**Data shown**

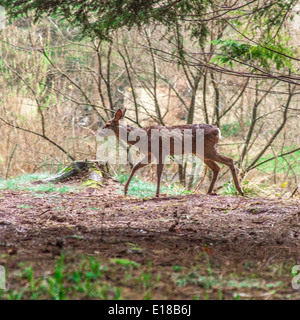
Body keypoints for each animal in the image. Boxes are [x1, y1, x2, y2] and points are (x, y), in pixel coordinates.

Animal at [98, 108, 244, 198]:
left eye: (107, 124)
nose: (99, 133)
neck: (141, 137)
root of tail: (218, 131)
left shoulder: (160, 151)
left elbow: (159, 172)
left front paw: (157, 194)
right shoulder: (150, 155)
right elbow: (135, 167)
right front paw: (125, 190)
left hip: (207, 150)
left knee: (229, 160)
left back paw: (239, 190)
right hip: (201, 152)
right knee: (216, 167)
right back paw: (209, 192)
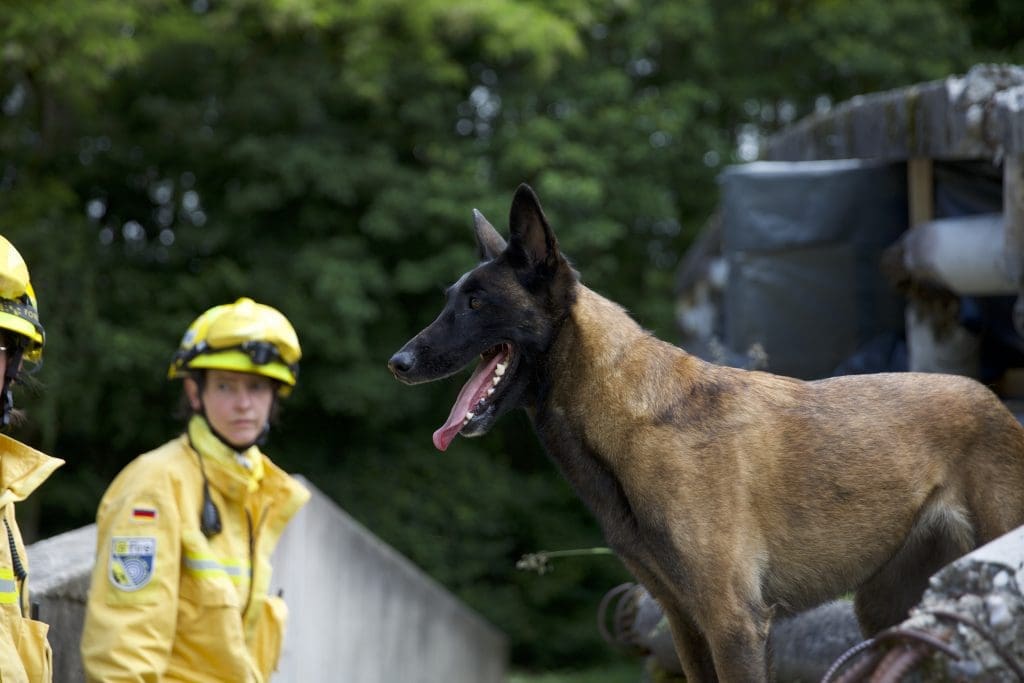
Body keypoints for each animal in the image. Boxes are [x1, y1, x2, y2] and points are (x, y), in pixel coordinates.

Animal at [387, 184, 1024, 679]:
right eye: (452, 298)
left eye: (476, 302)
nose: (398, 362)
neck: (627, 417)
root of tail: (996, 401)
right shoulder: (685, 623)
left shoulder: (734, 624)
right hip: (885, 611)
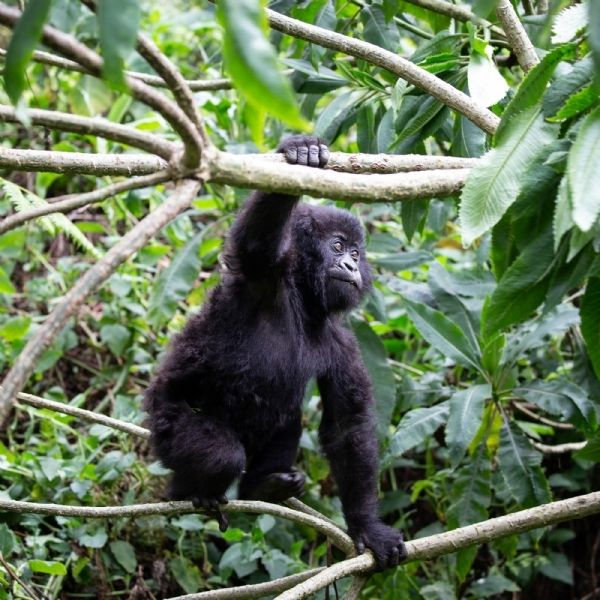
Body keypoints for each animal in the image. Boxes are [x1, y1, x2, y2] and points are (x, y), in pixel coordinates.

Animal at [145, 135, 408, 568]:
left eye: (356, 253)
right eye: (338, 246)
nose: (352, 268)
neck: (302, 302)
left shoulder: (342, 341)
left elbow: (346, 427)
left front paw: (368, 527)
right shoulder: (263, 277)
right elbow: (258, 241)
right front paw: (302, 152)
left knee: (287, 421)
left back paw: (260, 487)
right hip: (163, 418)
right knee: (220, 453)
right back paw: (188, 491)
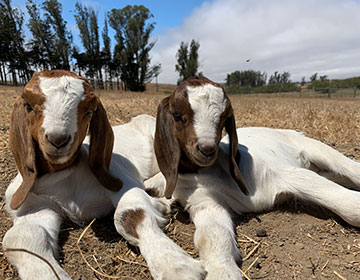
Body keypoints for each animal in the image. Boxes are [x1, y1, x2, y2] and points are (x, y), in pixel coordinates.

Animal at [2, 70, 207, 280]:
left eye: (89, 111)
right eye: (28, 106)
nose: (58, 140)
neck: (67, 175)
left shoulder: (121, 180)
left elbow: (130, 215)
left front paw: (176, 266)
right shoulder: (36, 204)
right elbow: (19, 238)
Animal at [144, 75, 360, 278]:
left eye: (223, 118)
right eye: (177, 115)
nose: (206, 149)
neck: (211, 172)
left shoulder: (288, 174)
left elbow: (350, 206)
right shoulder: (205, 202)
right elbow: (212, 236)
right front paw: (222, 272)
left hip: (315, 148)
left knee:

**Work required**
Your answer must be a single number: the count of lines in these records that contain "back".

**Answer box**
4